Republican mayoral condidate E. Brooke Lee said yesterday he will make the federal investigation of Youth Pride Inc. -- an organization cofounded by Mayor Marion Barry -- a chief issue in his general election campaign.

"I think every night we're going to bring it up," said Lee, who also charged that there was "a conspiracy of silence" by city politicians and the news media not to question Barry more closely about the defunct organization.

Federal prosecutors sent Barry a letter last year telling him he was not a target of their 2 1/2-year investigation into the self-help organization, which Barry cofounded with his former wife, Mary Treadwell. Barry testified before a grand jury in the case last Sept. 22.
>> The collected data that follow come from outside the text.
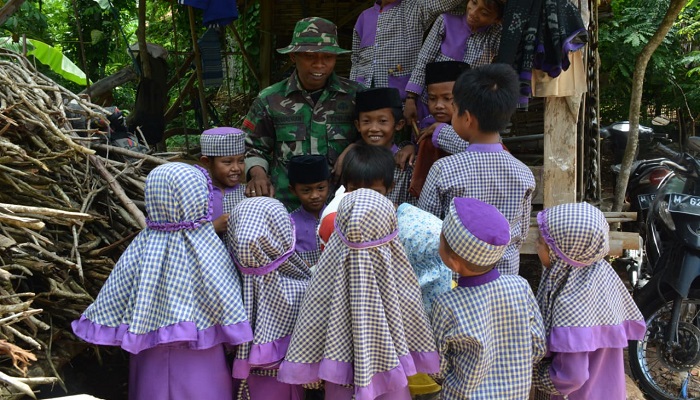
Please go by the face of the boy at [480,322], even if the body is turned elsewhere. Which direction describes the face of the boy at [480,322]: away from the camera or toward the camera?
away from the camera

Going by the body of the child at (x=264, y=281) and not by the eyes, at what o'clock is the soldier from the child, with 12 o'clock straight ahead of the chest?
The soldier is roughly at 11 o'clock from the child.

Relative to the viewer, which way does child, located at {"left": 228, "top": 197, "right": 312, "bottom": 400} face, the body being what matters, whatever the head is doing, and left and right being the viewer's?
facing away from the viewer and to the right of the viewer

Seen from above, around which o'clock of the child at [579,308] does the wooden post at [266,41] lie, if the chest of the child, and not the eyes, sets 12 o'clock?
The wooden post is roughly at 12 o'clock from the child.

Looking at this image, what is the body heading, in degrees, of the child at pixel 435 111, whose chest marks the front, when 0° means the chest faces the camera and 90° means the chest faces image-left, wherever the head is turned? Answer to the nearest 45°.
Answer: approximately 45°

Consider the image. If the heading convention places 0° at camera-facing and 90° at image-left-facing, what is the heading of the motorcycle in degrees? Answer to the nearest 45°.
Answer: approximately 45°

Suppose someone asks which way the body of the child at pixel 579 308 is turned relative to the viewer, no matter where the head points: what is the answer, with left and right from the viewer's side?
facing away from the viewer and to the left of the viewer

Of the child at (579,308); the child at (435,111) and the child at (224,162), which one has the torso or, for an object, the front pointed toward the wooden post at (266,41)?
the child at (579,308)
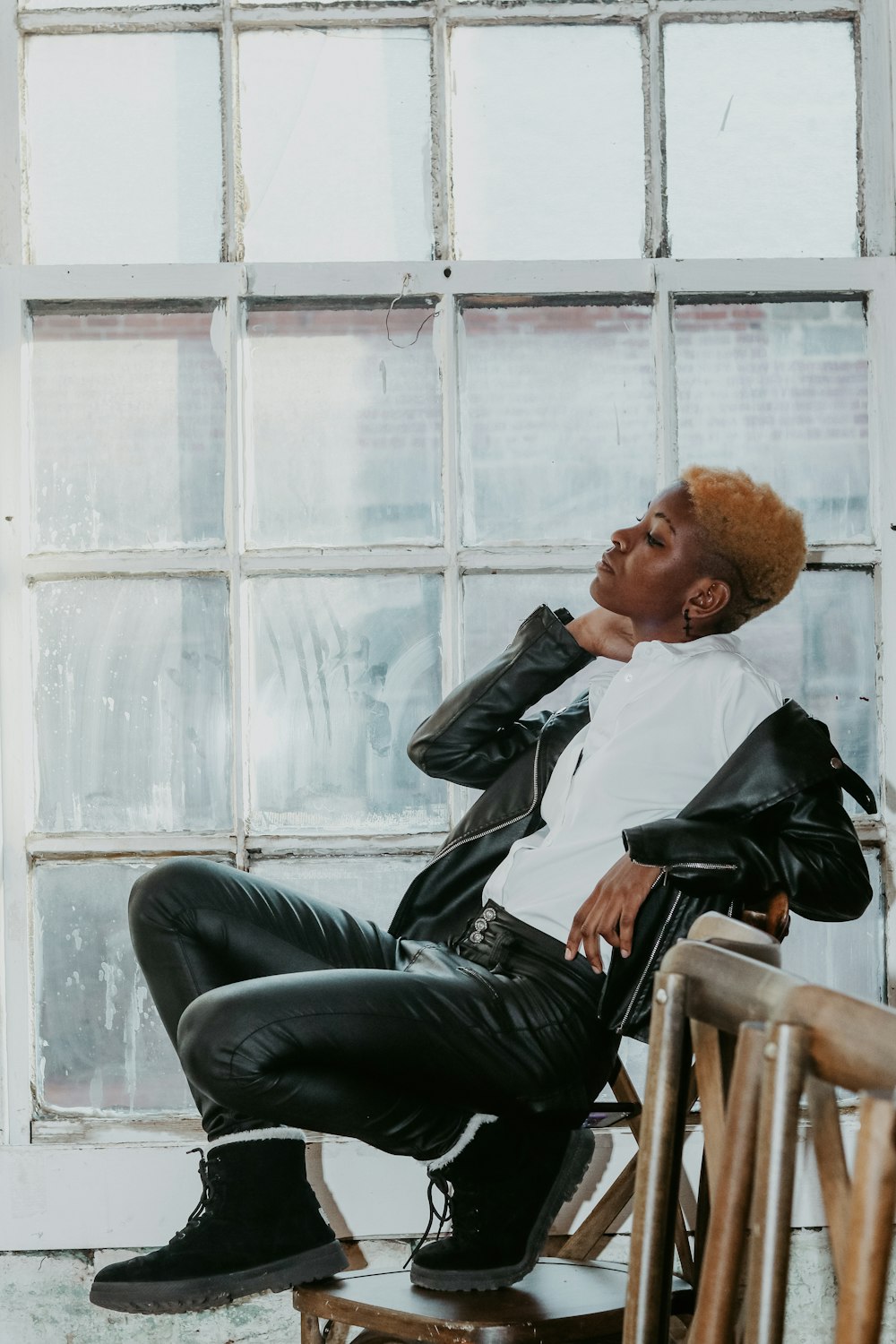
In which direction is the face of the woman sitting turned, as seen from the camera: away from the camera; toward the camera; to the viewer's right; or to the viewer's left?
to the viewer's left

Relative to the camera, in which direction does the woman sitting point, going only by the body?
to the viewer's left
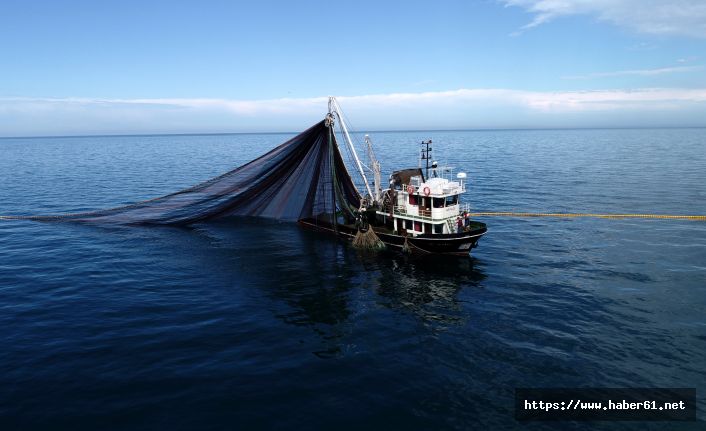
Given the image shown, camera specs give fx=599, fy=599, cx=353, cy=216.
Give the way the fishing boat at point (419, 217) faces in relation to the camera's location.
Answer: facing the viewer and to the right of the viewer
Treadwell and four other officials of PI Properties Inc., a real-estate spinoff of Youth Pride Inc., were indicted in February on charges that they used PI Properties to defraud the government and low-income tenants of thousands of dollars and used the money for personal expenses and to finance private, profit-making ventures. A trial in the case is scheduled to begin Feb. 1.

Lee, who said he did not know anything about the investigation other than what he has read or heard in the media, told reporters at a meeting of the D.C. Republican State Committee that "everybody is talking about Marion and Pride."

Lee, a wealthy realtor and former Scott Paper Co. executive, said at one point that he would not have to make the Pride case an issue, claiming that it was "a self-inflicted wound." He added: "I'm only going to bring it up between now and Nov. 2."

Lea Adams, a campaign spokeswoman for Barry, said the mayor would have no comment on Lee's statements. "Mr. Lee will have to make his own issues," Adams said. "The mayor will continue to make competent, compassionate leadership for all our citizens the issue in his campaign."

Lee, who defeated James E. Champagne in Tuesday's Republican primary with 2,497 votes to 1,585, named Pride as the first of three issues that he would use in his campaign against Barry.

Lee said he believed that funds have been wasted during the construction of the city's new convention center, which is scheduled to open in January, but he offered no details. He said he was awaiting information on the project that should be released when the fiscal year ends on Sept. 30.

Lee said his third issue would be the operation of the D.C. Board of Elections and Ethics, which has been criticized for failing to compile an accurate list of registered voters. On Tuesday, about 20,000 of the approximately 121,000 persons who voted had to cast special challenged ballots because their names were not on computerized lists at the precincts.

"I say the Republicans were not allowed to vote. That deserves a Justice Department investigation," Lee said, adding that he would await final results from the elections office before asking for such an investigation.

Lee also said he plans to revive a suit he filed earlier in the year, but subsequently dropped, asking the D.C. Court of Appeals to require reregistration of all D.C. voters.